▸ **Instructions to follow**: Render every line of the entries as a JSON list of strings, one string per line, leaving out blank lines. Omit the pictures from your answer.

[Extracted data entries]
______

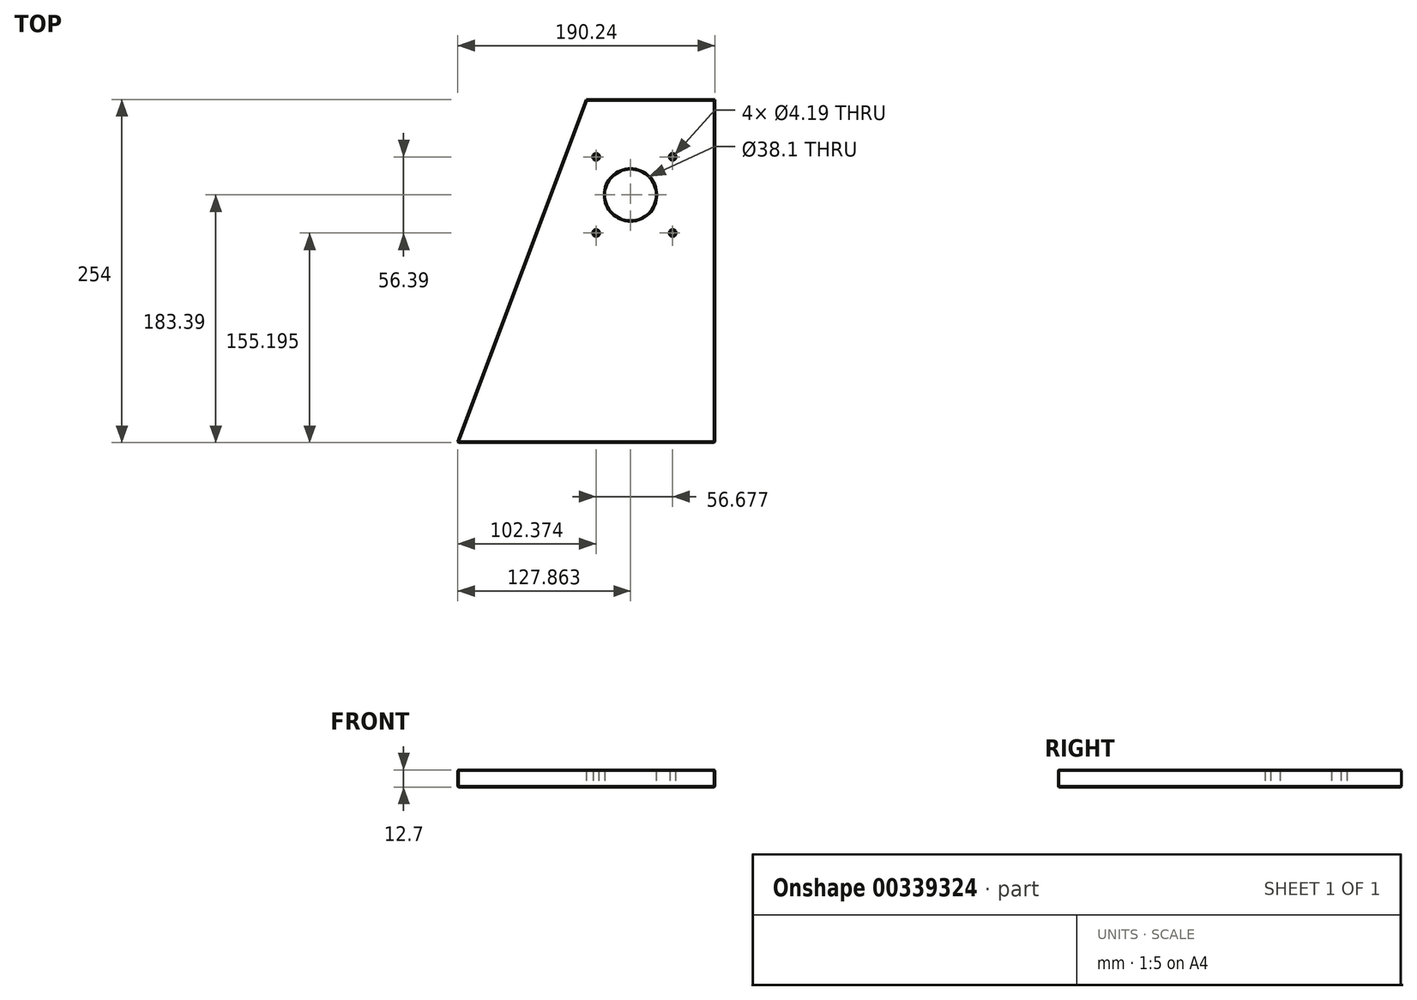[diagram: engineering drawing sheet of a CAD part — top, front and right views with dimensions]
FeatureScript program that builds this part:
annotation { "Feature Type Name" : "Feature", "Feature Type Description" : "" }
export const myFeature = defineFeature(function(context is Context, id is Id, definition is map)
    precondition{}
    {
        {
            var Q0;
            Q0=qCreatedBy(makeId("Top.planeOp"),FACE);
            var sketch = newSketch(context, id + "F0", { "sketchPlane" : qUnion([Q0])});
            skLineSegment(sketch, "E0.top", {"start": v(95.25, -127) * mm, "end": v(-95.25, -127) * mm});
            skLineSegment(sketch, "E0.left", {"start": v(95.25, 127) * mm, "end": v(95.25, -127) * mm});
            skPoint(sketch, "E0.middle", {"position": v(0, 0) * mm});
            skLineSegment(sketch, "E1", {"start": v(-95.25, -127) * mm, "end": v(0, 127) * mm});
            skLineSegment(sketch, "E2", {"start": v(0, 127) * mm, "end": v(95.25, 127) * mm});
            skCircle(sketch, "E3", {"center": v(32.87, 56.39) * mm, "radius": 19.05 * mm});
            skCircle(sketch, "E4", {"center": v(7.38, 28.2) * mm, "radius": 2.1 * mm});
            skCircle(sketch, "E5", {"center": v(64.06, 28.2) * mm, "radius": 2.1 * mm});
            skCircle(sketch, "E6.MirrorC", {"center": v(64.06, 84.58) * mm, "radius": 2.1 * mm});
            skCircle(sketch, "E7.MirrorC", {"center": v(7.38, 84.58) * mm, "radius": 2.1 * mm});
            skSolve(sketch);
        }
        {
            var Q0;
            Q0 = qSketchRegion(id + "F0", true);
            extrude(context, id + "F1", {"entities" : qUnion([Q0]), "depth" : 12.7 * mm});
        }
        {
            var Q0;
            Q0=makeQuery(id+"F1.opExtrude","CAP_EDGE",EDGE,{"disambiguationData":[OSD([sQuery(id+"F0.wireOp",EDGE,"E7.MirrorC")])],"isStart":false});
            var Q1;
            Q1=makeQuery(id+"F1.opExtrude","CAP_EDGE",EDGE,{"disambiguationData":[OSD([sQuery(id+"F0.wireOp",EDGE,"E6.MirrorC")])],"isStart":false});
            var Q2;
            Q2=makeQuery(id+"F1.opExtrude","CAP_EDGE",EDGE,{"disambiguationData":[OSD([sQuery(id+"F0.wireOp",EDGE,"E3")])],"isStart":false});
            var Q3;
            Q3=makeQuery(id+"F1.opExtrude","CAP_EDGE",EDGE,{"disambiguationData":[OSD([sQuery(id+"F0.wireOp",EDGE,"E4")])],"isStart":false});
            var Q4;
            Q4=makeQuery(id+"F1.opExtrude","CAP_EDGE",EDGE,{"disambiguationData":[OSD([sQuery(id+"F0.wireOp",EDGE,"E5")])],"isStart":false});
            var Q5;
            Q5=makeQuery(id+"F1.opExtrude","CAP_EDGE",EDGE,{"disambiguationData":[OSD([sQuery(id+"F0.wireOp",EDGE,"E6.MirrorC")])],"isStart":true});
            var Q6;
            Q6=makeQuery(id+"F1.opExtrude","CAP_EDGE",EDGE,{"disambiguationData":[OSD([sQuery(id+"F0.wireOp",EDGE,"E7.MirrorC")])],"isStart":true});
            var Q7;
            Q7=makeQuery(id+"F1.opExtrude","CAP_EDGE",EDGE,{"disambiguationData":[OSD([sQuery(id+"F0.wireOp",EDGE,"E3")])],"isStart":true});
            var Q8;
            Q8=makeQuery(id+"F1.opExtrude","CAP_EDGE",EDGE,{"disambiguationData":[OSD([sQuery(id+"F0.wireOp",EDGE,"E5")])],"isStart":true});
            var Q9;
            Q9=makeQuery(id+"F1.opExtrude","CAP_EDGE",EDGE,{"disambiguationData":[OSD([sQuery(id+"F0.wireOp",EDGE,"E4")])],"isStart":true});
            var Q10;
            Q10=makeQuery(id+"F1.opExtrude","CAP_EDGE",EDGE,{"disambiguationData":[OSD([sQuery(id+"F0.wireOp",EDGE,"E1")])],"isStart":true});
            var Q11;
            Q11=makeQuery(id+"F1.opExtrude","CAP_EDGE",EDGE,{"disambiguationData":[OSD([sQuery(id+"F0.wireOp",EDGE,"E0.left")])],"isStart":true});
            var Q12;
            Q12=makeQuery(id+"F1.opExtrude","CAP_EDGE",EDGE,{"disambiguationData":[OSD([sQuery(id+"F0.wireOp",EDGE,"E2")])],"isStart":true});
            var Q13;
            Q13=makeQuery(id+"F1.opExtrude","CAP_EDGE",EDGE,{"disambiguationData":[OSD([sQuery(id+"F0.wireOp",EDGE,"E0.top")])],"isStart":true});
            var Q14;
            Q14=makeQuery(id+"F1.opExtrude","SWEPT_EDGE",EDGE,{"disambiguationData":[OSD([sQuery(id+"F0.wireOp",EDGE,"E0.top"),sQuery(id+"F0.wireOp",EDGE,"E1")])]});
            var Q15;
            Q15=makeQuery(id+"F1.opExtrude","SWEPT_EDGE",EDGE,{"disambiguationData":[OSD([sQuery(id+"F0.wireOp",EDGE,"E0.top"),sQuery(id+"F0.wireOp",EDGE,"E0.left")])]});
            var Q16;
            Q16=makeQuery(id+"F1.opExtrude","CAP_EDGE",EDGE,{"disambiguationData":[OSD([sQuery(id+"F0.wireOp",EDGE,"E0.top")])],"isStart":false});
            var Q17;
            Q17=makeQuery(id+"F1.opExtrude","CAP_EDGE",EDGE,{"disambiguationData":[OSD([sQuery(id+"F0.wireOp",EDGE,"E1")])],"isStart":false});
            var Q18;
            Q18=makeQuery(id+"F1.opExtrude","CAP_EDGE",EDGE,{"disambiguationData":[OSD([sQuery(id+"F0.wireOp",EDGE,"E0.left")])],"isStart":false});
            var Q19;
            Q19=makeQuery(id+"F1.opExtrude","CAP_EDGE",EDGE,{"disambiguationData":[OSD([sQuery(id+"F0.wireOp",EDGE,"E2")])],"isStart":false});
            chamfer(context, id + "F2", {"entities" : qUnion([Q0, Q1, Q2, Q3, Q4, Q5, Q6, Q7, Q8, Q9, Q10, Q11, Q12, Q13, Q14, Q15, Q16, Q17, Q18, Q19]), "width" : 0.5 * mm, "tangentPropagation" : true});
        }
    });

______

▸ **Result of the task**:
[
  "[diagram: engineering drawing sheet of a CAD part — top, front and right views with dimensions]",
  "FeatureScript program that builds this part:",
  "annotation { \"Feature Type Name\" : \"Feature\", \"Feature Type Description\" : \"\" }",
  "export const myFeature = defineFeature(function(context is Context, id is Id, definition is map)",
  "    precondition{}",
  "    {",
  "        {",
  "            var Q0;",
  "            Q0=qCreatedBy(makeId(\"Top.planeOp\"),FACE);",
  "            var sketch = newSketch(context, id + \"F0\", { \"sketchPlane\" : qUnion([Q0])});",
  "            skLineSegment(sketch, \"E0.top\", {\"start\": v(95.25, -127) * mm, \"end\": v(-95.25, -127) * mm});",
  "            skLineSegment(sketch, \"E0.left\", {\"start\": v(95.25, 127) * mm, \"end\": v(95.25, -127) * mm});",
  "            skPoint(sketch, \"E0.middle\", {\"position\": v(0, 0) * mm});",
  "            skLineSegment(sketch, \"E1\", {\"start\": v(-95.25, -127) * mm, \"end\": v(0, 127) * mm});",
  "            skLineSegment(sketch, \"E2\", {\"start\": v(0, 127) * mm, \"end\": v(95.25, 127) * mm});",
  "            skCircle(sketch, \"E3\", {\"center\": v(32.87, 56.39) * mm, \"radius\": 19.05 * mm});",
  "            skCircle(sketch, \"E4\", {\"center\": v(7.38, 28.2) * mm, \"radius\": 2.1 * mm});",
  "            skCircle(sketch, \"E5\", {\"center\": v(64.06, 28.2) * mm, \"radius\": 2.1 * mm});",
  "            skCircle(sketch, \"E6.MirrorC\", {\"center\": v(64.06, 84.58) * mm, \"radius\": 2.1 * mm});",
  "            skCircle(sketch, \"E7.MirrorC\", {\"center\": v(7.38, 84.58) * mm, \"radius\": 2.1 * mm});",
  "            skSolve(sketch);",
  "        }",
  "        {",
  "            var Q0;",
  "            Q0 = qSketchRegion(id + \"F0\", true);",
  "            extrude(context, id + \"F1\", {\"entities\" : qUnion([Q0]), \"depth\" : 12.7 * mm});",
  "        }",
  "        {",
  "            var Q0;",
  "            Q0=makeQuery(id+\"F1.opExtrude\",\"CAP_EDGE\",EDGE,{\"disambiguationData\":[OSD([sQuery(id+\"F0.wireOp\",EDGE,\"E7.MirrorC\")])],\"isStart\":false});",
  "            var Q1;",
  "            Q1=makeQuery(id+\"F1.opExtrude\",\"CAP_EDGE\",EDGE,{\"disambiguationData\":[OSD([sQuery(id+\"F0.wireOp\",EDGE,\"E6.MirrorC\")])],\"isStart\":false});",
  "            var Q2;",
  "            Q2=makeQuery(id+\"F1.opExtrude\",\"CAP_EDGE\",EDGE,{\"disambiguationData\":[OSD([sQuery(id+\"F0.wireOp\",EDGE,\"E3\")])],\"isStart\":false});",
  "            var Q3;",
  "            Q3=makeQuery(id+\"F1.opExtrude\",\"CAP_EDGE\",EDGE,{\"disambiguationData\":[OSD([sQuery(id+\"F0.wireOp\",EDGE,\"E4\")])],\"isStart\":false});",
  "            var Q4;",
  "            Q4=makeQuery(id+\"F1.opExtrude\",\"CAP_EDGE\",EDGE,{\"disambiguationData\":[OSD([sQuery(id+\"F0.wireOp\",EDGE,\"E5\")])],\"isStart\":false});",
  "            var Q5;",
  "            Q5=makeQuery(id+\"F1.opExtrude\",\"CAP_EDGE\",EDGE,{\"disambiguationData\":[OSD([sQuery(id+\"F0.wireOp\",EDGE,\"E6.MirrorC\")])],\"isStart\":true});",
  "            var Q6;",
  "            Q6=makeQuery(id+\"F1.opExtrude\",\"CAP_EDGE\",EDGE,{\"disambiguationData\":[OSD([sQuery(id+\"F0.wireOp\",EDGE,\"E7.MirrorC\")])],\"isStart\":true});",
  "            var Q7;",
  "            Q7=makeQuery(id+\"F1.opExtrude\",\"CAP_EDGE\",EDGE,{\"disambiguationData\":[OSD([sQuery(id+\"F0.wireOp\",EDGE,\"E3\")])],\"isStart\":true});",
  "            var Q8;",
  "            Q8=makeQuery(id+\"F1.opExtrude\",\"CAP_EDGE\",EDGE,{\"disambiguationData\":[OSD([sQuery(id+\"F0.wireOp\",EDGE,\"E5\")])],\"isStart\":true});",
  "            var Q9;",
  "            Q9=makeQuery(id+\"F1.opExtrude\",\"CAP_EDGE\",EDGE,{\"disambiguationData\":[OSD([sQuery(id+\"F0.wireOp\",EDGE,\"E4\")])],\"isStart\":true});",
  "            var Q10;",
  "            Q10=makeQuery(id+\"F1.opExtrude\",\"CAP_EDGE\",EDGE,{\"disambiguationData\":[OSD([sQuery(id+\"F0.wireOp\",EDGE,\"E1\")])],\"isStart\":true});",
  "            var Q11;",
  "            Q11=makeQuery(id+\"F1.opExtrude\",\"CAP_EDGE\",EDGE,{\"disambiguationData\":[OSD([sQuery(id+\"F0.wireOp\",EDGE,\"E0.left\")])],\"isStart\":true});",
  "            var Q12;",
  "            Q12=makeQuery(id+\"F1.opExtrude\",\"CAP_EDGE\",EDGE,{\"disambiguationData\":[OSD([sQuery(id+\"F0.wireOp\",EDGE,\"E2\")])],\"isStart\":true});",
  "            var Q13;",
  "            Q13=makeQuery(id+\"F1.opExtrude\",\"CAP_EDGE\",EDGE,{\"disambiguationData\":[OSD([sQuery(id+\"F0.wireOp\",EDGE,\"E0.top\")])],\"isStart\":true});",
  "            var Q14;",
  "            Q14=makeQuery(id+\"F1.opExtrude\",\"SWEPT_EDGE\",EDGE,{\"disambiguationData\":[OSD([sQuery(id+\"F0.wireOp\",EDGE,\"E0.top\"),sQuery(id+\"F0.wireOp\",EDGE,\"E1\")])]});",
  "            var Q15;",
  "            Q15=makeQuery(id+\"F1.opExtrude\",\"SWEPT_EDGE\",EDGE,{\"disambiguationData\":[OSD([sQuery(id+\"F0.wireOp\",EDGE,\"E0.top\"),sQuery(id+\"F0.wireOp\",EDGE,\"E0.left\")])]});",
  "            var Q16;",
  "            Q16=makeQuery(id+\"F1.opExtrude\",\"CAP_EDGE\",EDGE,{\"disambiguationData\":[OSD([sQuery(id+\"F0.wireOp\",EDGE,\"E0.top\")])],\"isStart\":false});",
  "            var Q17;",
  "            Q17=makeQuery(id+\"F1.opExtrude\",\"CAP_EDGE\",EDGE,{\"disambiguationData\":[OSD([sQuery(id+\"F0.wireOp\",EDGE,\"E1\")])],\"isStart\":false});",
  "            var Q18;",
  "            Q18=makeQuery(id+\"F1.opExtrude\",\"CAP_EDGE\",EDGE,{\"disambiguationData\":[OSD([sQuery(id+\"F0.wireOp\",EDGE,\"E0.left\")])],\"isStart\":false});",
  "            var Q19;",
  "            Q19=makeQuery(id+\"F1.opExtrude\",\"CAP_EDGE\",EDGE,{\"disambiguationData\":[OSD([sQuery(id+\"F0.wireOp\",EDGE,\"E2\")])],\"isStart\":false});",
  "            chamfer(context, id + \"F2\", {\"entities\" : qUnion([Q0, Q1, Q2, Q3, Q4, Q5, Q6, Q7, Q8, Q9, Q10, Q11, Q12, Q13, Q14, Q15, Q16, Q17, Q18, Q19]), \"width\" : 0.5 * mm, \"tangentPropagation\" : true});",
  "        }",
  "    });"
]